La somma di tutti questi impatti, incluso l’inquinamento civile e industriale, costituisce una sorta di linciaggio dell’ambiente. In un linciaggio la folla infierisce sulla vittima, ognuno la colpisce come può, spesso in modo non letale. La somma dei colpi, però, uccide la vittima. Chi è responsabile della morte? Se si calcola l’impatto dei singoli colpi, nessuno è responsabile dell’evento finale. Ma se li mettiamo tutti assieme, come in effetti avviene, è chiaro che l’effetto è devastante. Stiamo linciando la natura. Se eliminiamo o limitiamo un impatto, come quello degli sversamenti di petrolio, ecco che ne determinamo un altro, come la plastica (anch’essa un derivato del petrolio). In questi mesi gli agricoltori hanno protestato contro le limitazioni all’uso dei pesticidi. Le maree rosse dell’Adriatico furono determinate dall’immissione di nutrienti derivanti dai fertilizzanti agricoli e dai fosfati nei detersivi. Sono meno conosciuti gli impatti dei pesticidi sull’ambiente marino. Non parliamo degli antibiotici utilizzati in acquacoltura, e quelli che arrivano al mare dalle fognature, a seguito dell’uso medico che ne facciamo.

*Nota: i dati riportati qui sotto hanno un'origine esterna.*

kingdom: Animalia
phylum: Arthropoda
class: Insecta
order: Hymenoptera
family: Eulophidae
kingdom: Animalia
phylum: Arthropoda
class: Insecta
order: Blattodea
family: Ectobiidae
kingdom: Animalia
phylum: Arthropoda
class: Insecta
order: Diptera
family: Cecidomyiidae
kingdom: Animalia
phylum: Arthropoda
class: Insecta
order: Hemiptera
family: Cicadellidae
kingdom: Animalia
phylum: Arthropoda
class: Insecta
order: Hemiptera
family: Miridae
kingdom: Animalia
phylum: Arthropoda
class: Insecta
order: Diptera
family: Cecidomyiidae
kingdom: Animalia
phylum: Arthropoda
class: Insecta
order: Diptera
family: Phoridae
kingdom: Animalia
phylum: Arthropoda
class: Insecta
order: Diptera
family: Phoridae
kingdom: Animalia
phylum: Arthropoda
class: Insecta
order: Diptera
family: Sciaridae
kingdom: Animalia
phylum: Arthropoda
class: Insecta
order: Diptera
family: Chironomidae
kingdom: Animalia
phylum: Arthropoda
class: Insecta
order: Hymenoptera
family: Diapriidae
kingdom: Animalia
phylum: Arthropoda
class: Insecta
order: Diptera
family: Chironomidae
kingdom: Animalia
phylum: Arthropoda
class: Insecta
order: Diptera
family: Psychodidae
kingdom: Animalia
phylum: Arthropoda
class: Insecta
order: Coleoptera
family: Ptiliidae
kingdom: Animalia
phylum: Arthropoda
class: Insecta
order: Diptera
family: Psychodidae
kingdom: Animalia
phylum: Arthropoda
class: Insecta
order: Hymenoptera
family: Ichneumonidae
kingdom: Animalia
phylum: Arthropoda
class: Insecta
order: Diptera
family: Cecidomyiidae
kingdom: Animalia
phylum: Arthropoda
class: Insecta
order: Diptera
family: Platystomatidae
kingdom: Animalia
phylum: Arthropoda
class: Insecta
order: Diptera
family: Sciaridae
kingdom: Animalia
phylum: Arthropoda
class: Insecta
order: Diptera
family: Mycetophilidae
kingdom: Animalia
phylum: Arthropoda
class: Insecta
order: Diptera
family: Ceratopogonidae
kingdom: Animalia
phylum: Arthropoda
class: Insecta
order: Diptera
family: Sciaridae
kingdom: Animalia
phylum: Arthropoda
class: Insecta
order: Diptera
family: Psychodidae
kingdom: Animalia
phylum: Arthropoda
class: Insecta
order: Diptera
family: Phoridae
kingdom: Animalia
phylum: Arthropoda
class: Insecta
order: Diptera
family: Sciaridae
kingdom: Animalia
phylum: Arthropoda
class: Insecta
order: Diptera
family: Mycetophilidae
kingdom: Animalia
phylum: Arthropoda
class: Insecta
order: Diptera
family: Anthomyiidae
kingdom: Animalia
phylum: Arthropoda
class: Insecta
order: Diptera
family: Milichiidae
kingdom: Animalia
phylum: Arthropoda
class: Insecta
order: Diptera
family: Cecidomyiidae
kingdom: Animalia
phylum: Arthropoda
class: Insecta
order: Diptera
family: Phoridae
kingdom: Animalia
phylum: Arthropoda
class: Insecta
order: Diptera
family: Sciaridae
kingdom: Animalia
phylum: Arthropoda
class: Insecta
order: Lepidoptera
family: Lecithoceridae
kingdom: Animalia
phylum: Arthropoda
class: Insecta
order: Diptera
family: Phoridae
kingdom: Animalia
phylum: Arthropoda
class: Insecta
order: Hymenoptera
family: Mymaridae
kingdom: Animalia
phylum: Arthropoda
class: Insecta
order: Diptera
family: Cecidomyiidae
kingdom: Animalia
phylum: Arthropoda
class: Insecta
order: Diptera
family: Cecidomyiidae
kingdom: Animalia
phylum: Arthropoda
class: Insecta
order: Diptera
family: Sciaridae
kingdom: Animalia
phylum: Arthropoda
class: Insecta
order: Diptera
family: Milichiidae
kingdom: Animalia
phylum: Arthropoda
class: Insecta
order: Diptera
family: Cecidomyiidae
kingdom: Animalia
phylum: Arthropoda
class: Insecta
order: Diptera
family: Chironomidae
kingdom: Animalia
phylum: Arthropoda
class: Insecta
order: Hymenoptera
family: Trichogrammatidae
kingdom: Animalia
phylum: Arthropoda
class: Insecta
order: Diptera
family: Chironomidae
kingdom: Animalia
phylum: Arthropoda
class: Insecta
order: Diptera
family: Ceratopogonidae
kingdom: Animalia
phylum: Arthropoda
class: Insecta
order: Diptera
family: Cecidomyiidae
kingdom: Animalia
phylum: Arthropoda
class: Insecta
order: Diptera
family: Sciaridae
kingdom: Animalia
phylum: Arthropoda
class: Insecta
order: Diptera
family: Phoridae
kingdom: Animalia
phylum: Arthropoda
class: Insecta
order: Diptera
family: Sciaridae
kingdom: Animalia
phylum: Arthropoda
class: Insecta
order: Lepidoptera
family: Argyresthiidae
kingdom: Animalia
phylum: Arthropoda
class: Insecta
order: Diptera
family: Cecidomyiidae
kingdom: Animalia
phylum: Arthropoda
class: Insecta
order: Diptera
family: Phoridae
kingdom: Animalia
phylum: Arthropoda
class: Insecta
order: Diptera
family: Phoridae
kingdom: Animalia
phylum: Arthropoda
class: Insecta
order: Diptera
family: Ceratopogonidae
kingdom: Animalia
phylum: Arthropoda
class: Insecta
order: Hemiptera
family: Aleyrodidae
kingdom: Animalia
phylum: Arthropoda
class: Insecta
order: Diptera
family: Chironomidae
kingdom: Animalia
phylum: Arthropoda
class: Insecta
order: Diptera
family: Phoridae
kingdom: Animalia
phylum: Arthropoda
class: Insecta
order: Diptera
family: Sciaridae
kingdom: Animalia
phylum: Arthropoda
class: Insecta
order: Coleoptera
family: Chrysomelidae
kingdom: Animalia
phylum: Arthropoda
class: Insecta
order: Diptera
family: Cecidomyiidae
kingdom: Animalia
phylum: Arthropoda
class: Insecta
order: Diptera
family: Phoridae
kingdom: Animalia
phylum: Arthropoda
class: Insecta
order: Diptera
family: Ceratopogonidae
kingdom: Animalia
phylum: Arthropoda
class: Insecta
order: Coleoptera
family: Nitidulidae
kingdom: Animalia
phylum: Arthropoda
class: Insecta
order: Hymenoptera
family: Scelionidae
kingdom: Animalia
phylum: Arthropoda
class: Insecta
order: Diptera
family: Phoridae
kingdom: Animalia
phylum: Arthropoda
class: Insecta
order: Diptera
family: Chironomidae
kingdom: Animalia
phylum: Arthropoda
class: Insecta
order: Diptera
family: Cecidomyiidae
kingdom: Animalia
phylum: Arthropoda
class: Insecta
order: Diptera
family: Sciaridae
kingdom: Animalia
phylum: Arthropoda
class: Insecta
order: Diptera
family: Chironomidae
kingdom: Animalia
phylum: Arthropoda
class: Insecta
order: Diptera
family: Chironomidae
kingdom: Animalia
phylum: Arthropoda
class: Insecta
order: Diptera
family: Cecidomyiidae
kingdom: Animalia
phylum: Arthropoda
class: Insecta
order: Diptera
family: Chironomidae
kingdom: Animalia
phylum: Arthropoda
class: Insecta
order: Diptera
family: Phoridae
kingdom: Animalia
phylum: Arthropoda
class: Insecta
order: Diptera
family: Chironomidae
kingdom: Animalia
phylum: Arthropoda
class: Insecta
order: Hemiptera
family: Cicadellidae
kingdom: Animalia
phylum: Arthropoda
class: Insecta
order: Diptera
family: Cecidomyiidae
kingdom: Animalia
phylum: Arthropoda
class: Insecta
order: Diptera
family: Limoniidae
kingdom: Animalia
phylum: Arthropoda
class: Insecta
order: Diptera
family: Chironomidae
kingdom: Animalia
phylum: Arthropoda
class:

Certamente, un fenomeno acuto come quello della Haven ha un grande effetto ecologico e mediatico. Ma ci dobbiamo preoccupare anche di più degli effetti cronici di molte altre attività apparentemente irrilevanti che, cumulate, diventano devastanti. Intanto, si continua a parlare di estrazione di combustibili fossili dai nostri mari. Se non li estraiamo noi, li estraggono gli altri. Tanto vale che li estraiamo noi. E c’è chi dice che la pesca industriale, e in particolare lo strascico, non sia poi un grande impatto. Non parliamo del riscaldamento globale: si allunga la stagione dei bagni. Ogni colpo inferto alla natura viene giustificato da altri colpi, ben peggiori… ragionamenti che legittimano il linciaggio della natura. La transizione ecologica deve tener conto dei rischi ambientali delle nostre attività, cumulandoli e sviluppando tecnologie che li mitighino o li eliminino.

Comunque, tranquilli: la natura si riprende rapidamente e trova sempre, come sulla Haven, nuove strade per svilupparsi. Non è detto, però, che siano per noi favorevoli. Di solito non lo sono.